As Dr Simon Singh said on the programme:

Choice is fine as long as it’s based on accurate information. And the information that’s being given out by pharmacists, by celebrities endorsing homeopathy, by the NHS offering homeopathy — the implication here that homeopathy must be effective otherwise people wouldn’t sell it, profit from it or offer it in the high street. And I am utterly shocked that we have a woman here [Zofia Dymitr, Chairwoman of the Society of Homeopaths] saying that she’s not going to forbid her members from offering homeopathic prevention of malaria to the general public.
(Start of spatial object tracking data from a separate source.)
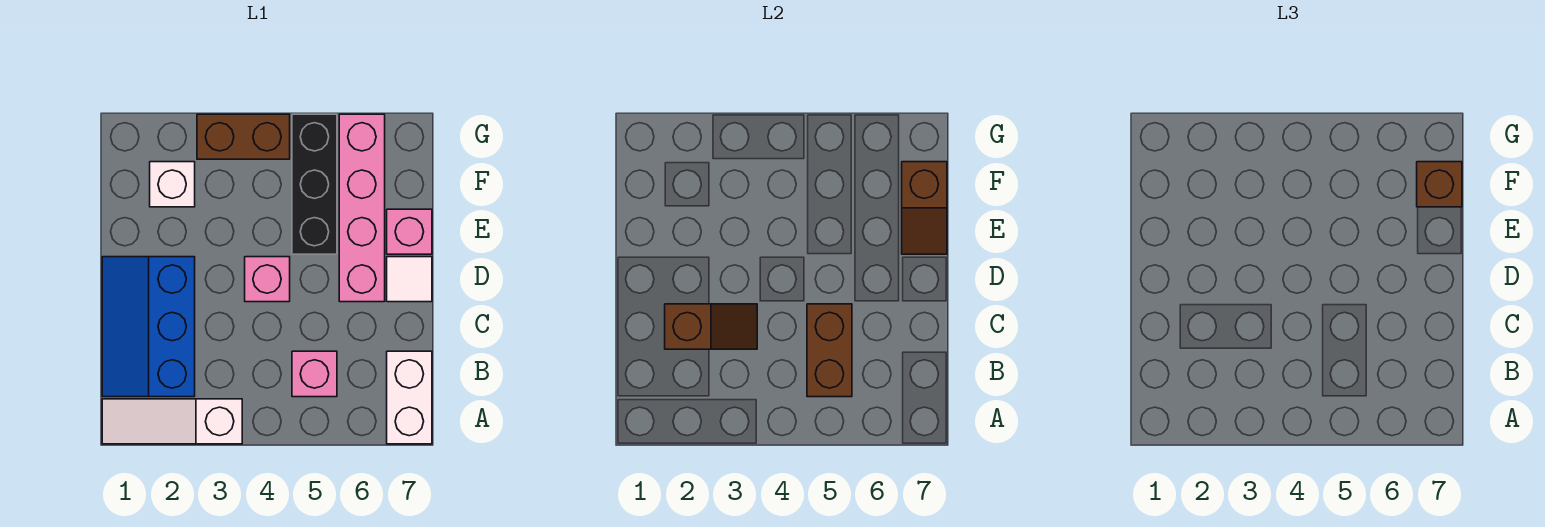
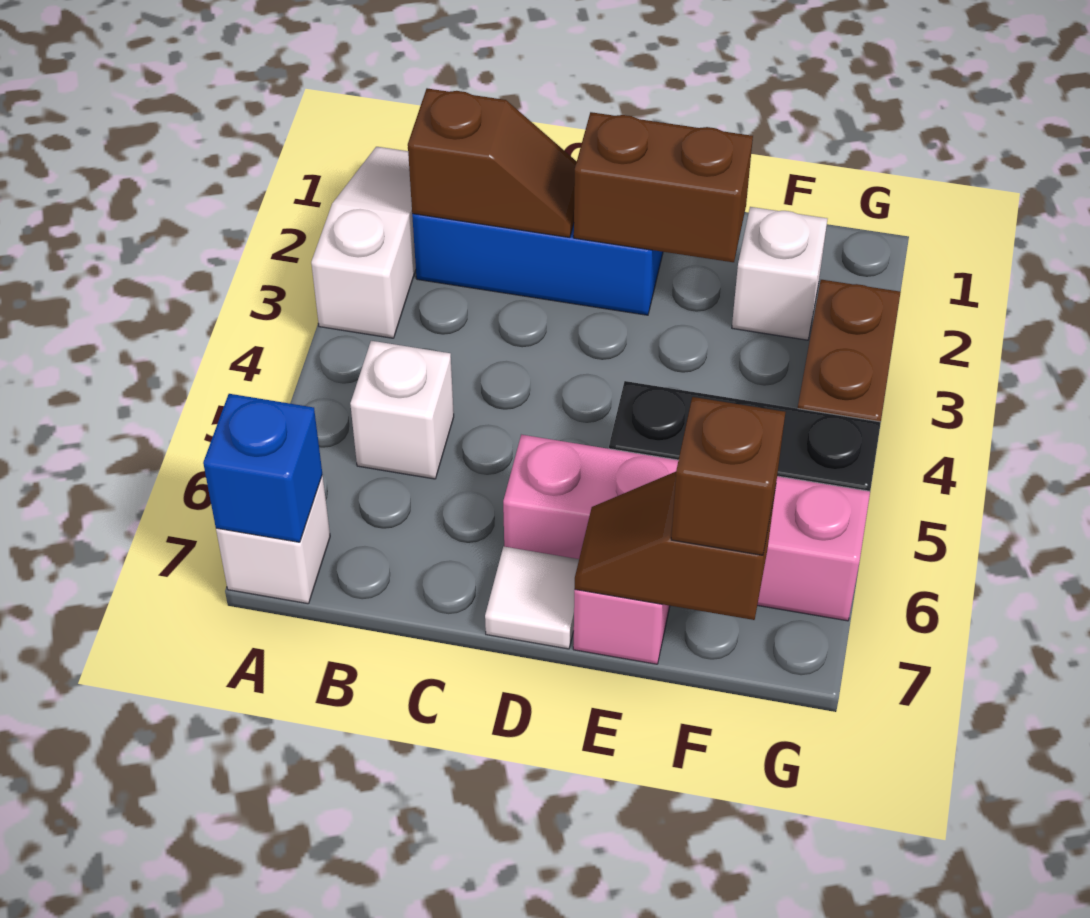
white brick A7:B7 level 1 -> white brick A7 level 1
none -> blue brick A7 level 2
pink brick B5 level 1 -> white brick B5 level 1
brown brick B5:C5 level 2 -> brown brick D2:E2 level 2
brown slope C2:C3 level 2 top 2 -> brown slope B2:C2 level 2 top B
pink brick D4 level 1 -> none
There are people coming back from tropical countries with multiple organ failure having used homeopathy and yet this woman is not prepared to stop it.

I was here four years ago when Newsnight did your last investigation and BBC Scotland have done an investigation and BBC South West have done an investigation. The BBC are the only people regulating homeopathy at the moment, because the Society itself seems to be oblivious to its responsibility.